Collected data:
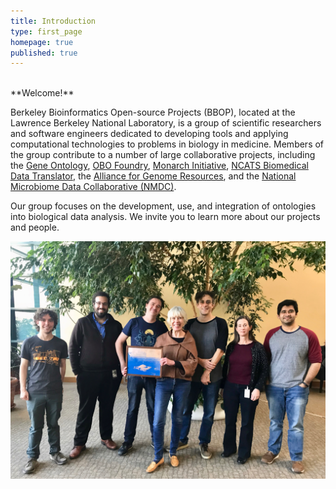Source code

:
 ```yaml
---
title: Introduction
type: first_page
homepage: true
published: true
---
```


<br/>
**Welcome!**


Berkeley Bioinformatics Open-source Projects (BBOP), located at the Lawrence Berkeley National Laboratory, is a group of scientific researchers and software engineers dedicated to developing tools and applying computational technologies to problems in biology in medicine. Members of the group contribute to a number of large collaborative projects, including the [Gene Ontology](project/gene-ontology), [OBO Foundry](project/obo-foundry), [Monarch Initiative](project/monarch/), [NCATS Biomedical Data Translator](https://ncats.nih.gov/translator), the [Alliance for Genome Resources](project/agr), and the [National Microbiome Data Collaborative (NMDC)](https://microbiomedata.org/).

Our group focuses on the development, use, and integration of ontologies into biological data analysis. We invite you to learn more about our projects and people.

![img](images/BBOP-2019-Jan-30.jpg)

WHAT IS NEEDED: Your answer should be an exact copy of the records above, with no pictures in it.

TASK SOLUTION:
Source code

:
 ```yaml
---
title: Introduction
type: first_page
homepage: true
published: true
---
```


<br/>
**Welcome!**


Berkeley Bioinformatics Open-source Projects (BBOP), located at the Lawrence Berkeley National Laboratory, is a group of scientific researchers and software engineers dedicated to developing tools and applying computational technologies to problems in biology in medicine. Members of the group contribute to a number of large collaborative projects, including the [Gene Ontology](project/gene-ontology), [OBO Foundry](project/obo-foundry), [Monarch Initiative](project/monarch/), [NCATS Biomedical Data Translator](https://ncats.nih.gov/translator), the [Alliance for Genome Resources](project/agr), and the [National Microbiome Data Collaborative (NMDC)](https://microbiomedata.org/).

Our group focuses on the development, use, and integration of ontologies into biological data analysis. We invite you to learn more about our projects and people.

![img](images/BBOP-2019-Jan-30.jpg)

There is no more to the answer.